A conservative representative killed an anti-LGBT law in Missouri. Here's why.
“I’m not God. I am not God. But I am a Christian. And I put my faith in God and the Lord. I don’t put my faith in man.” These were the words spoken by Jim Hansen to justify his vote on Senate Joint Resolution 39, a religious freedom amendment that would severely hamper LGBT rights.
“I’m putting my faith and trust in God,” the Missouri Representative said, “He will be the judge.”
And with that, Hansen voted against SJR 39. And the amendment, which had been summarily passed in the Missouri Senate, was dead. Hansen’s was the deciding vote.
The failure of SJR 39 is especially uplifting in light of the many hurtful anti-gay laws recently passed in Georgia, Indiana, North Carolina, Tennessee and other states. While legislators throughout the nation passed harmful laws, representatives in Missouri, among them devout conservatives, somehow got it right.Here’s how that happened.
SJR 39, penned by Senator Bob Onder, was a nasty bit of legislation. The amendment would have blocked the state from “from imposing a penalty on a religious organization who acts in accordance with a sincere religious belief concerning same sex marriage.” Those actions included “the refusal to perform a same sex marriage ceremony or allow a same sex wedding ceremony to be performed on the religious organization’s property,” and “provid[ing] goods of expressional or artistic creation for a same sex wedding ceremony.”
Opponents argued that the amendment’s vague, broad language essentially legalized discrimination against Missouri’s LGBT community. The Huffington Post explained in March:It means state-contracted counselors, for example, could deny services to people in same-sex marriages. Taxpayer-funded adoption and foster care agencies could refuse to place children in their homes. State-funded homeless shelters could turn away people in a same-sex marriage. Government employees could refuse to file official forms for such people, a la Kim Davis, or decline to provide state tax benefits to them.

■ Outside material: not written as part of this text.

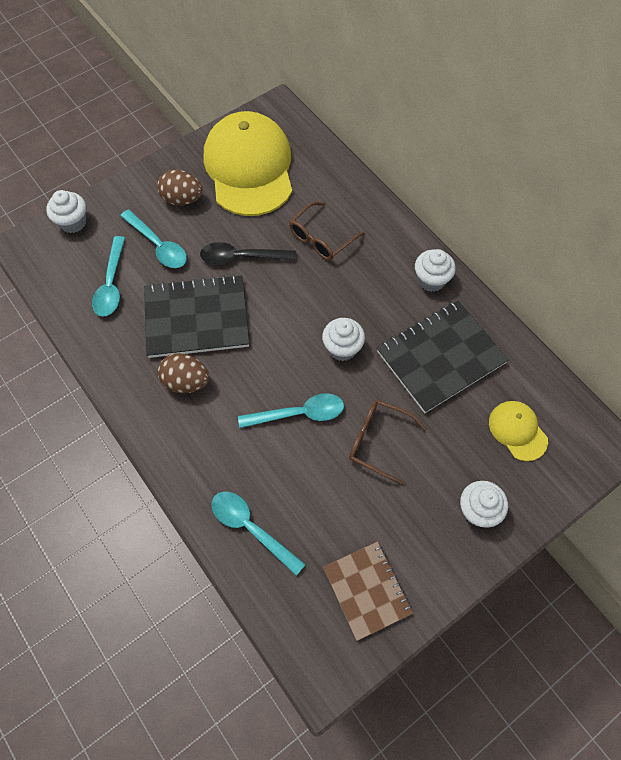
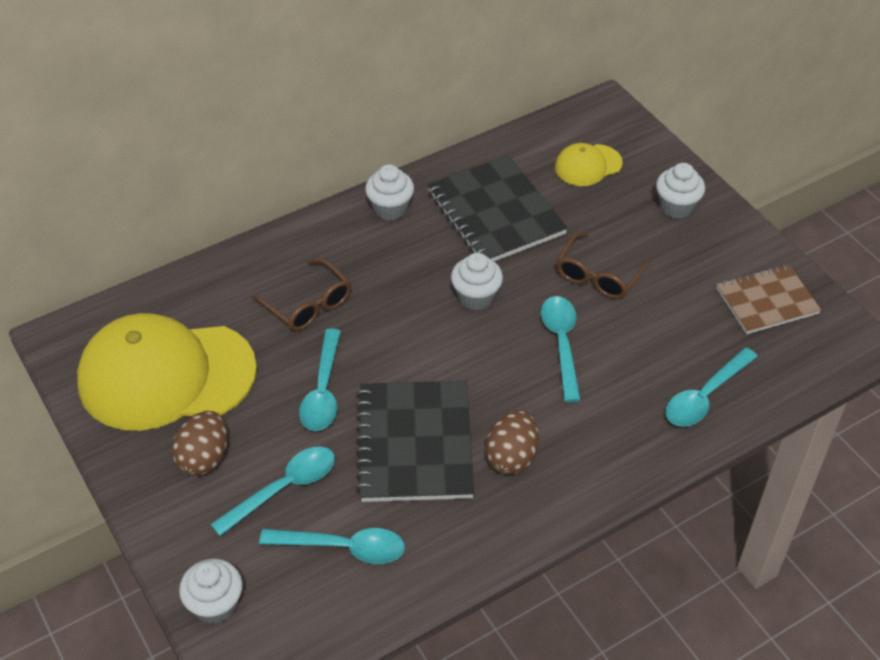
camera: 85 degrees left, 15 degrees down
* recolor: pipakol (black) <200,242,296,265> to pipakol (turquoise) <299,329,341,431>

Missouri’s Senate Democrats were well aware of the implications of adding the amendment to the state’s constitution, and staged a 39-hour-long filibuster to try to block it. But the effort proved futile, and the amendment landed in the laps of the state’s House of Representatives.
Representative Mike Colona, the only openly gay member of the legislature, told me in a phone interview that the filibuster had a mixed effect on how the resolution was approached in the House. “What that did was put House Republican leadership on notice that they needed to handle this with velvet gloves,” he explained.